Commissioner General of the Ethiopian Federal Police
- Incumbent
- Assumed office 8 November 2020
- Appointed by: Abiy Ahmed
- President: Sahle-Work Zewde Taye Atske Selassie
- Prime Minister: Abiy Ahmed
- Preceded by: Endashaw Tassew

Director General of the National Intelligence and Security Service
- In office 28 June 2020 – 8 November 2020
- Preceded by: Adem Mohammed
- Succeeded by: Temesgen Tiruneh

= Demelash Gebremichael =

Ethiopian politician

Demelash Gebremichael (Amharic: ደምመላሽ ጌብሬሚካኤል) is an Ethiopian politician who is serving as the Commissioner General of the Ethiopian Federal Police, he was appointed to the rank by Prime Minister Abiy Ahmed since 8 November 2020. Before he became the commissioner general of the federal police, he was the Director General of the National Intelligence and Security Service (NISS) from 28 June 2019 to 8 November 2020.

==Office position==
After Prime Minister Abiy Ahmed made Demelash Gebremichael General Commissioner of the Federal Police Commission, he also made Temesgen Tiruneh the Director of the National Intelligence and Security Service (NISS).

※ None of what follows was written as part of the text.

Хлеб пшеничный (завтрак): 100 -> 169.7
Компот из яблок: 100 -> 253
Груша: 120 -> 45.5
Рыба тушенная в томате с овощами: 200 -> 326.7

Gebremichael was a close friend to prime minister Abiy Ahmed, before he served as the director general of NISS he was the Deputy Chief of NISS. His boss was killed in an assassination as the Director of NISS. Abiy Ahmed appointed him to take over Adem's former position at the NISS and appointed Mola Hailemariam (Lut. Gen) as chief of ground forces member. A few days later after the assassination of other General Se'are Mekonnen, the NISS director Adem was appointed Chief of Staff of the armed forces and Demelash become the director of the NISS.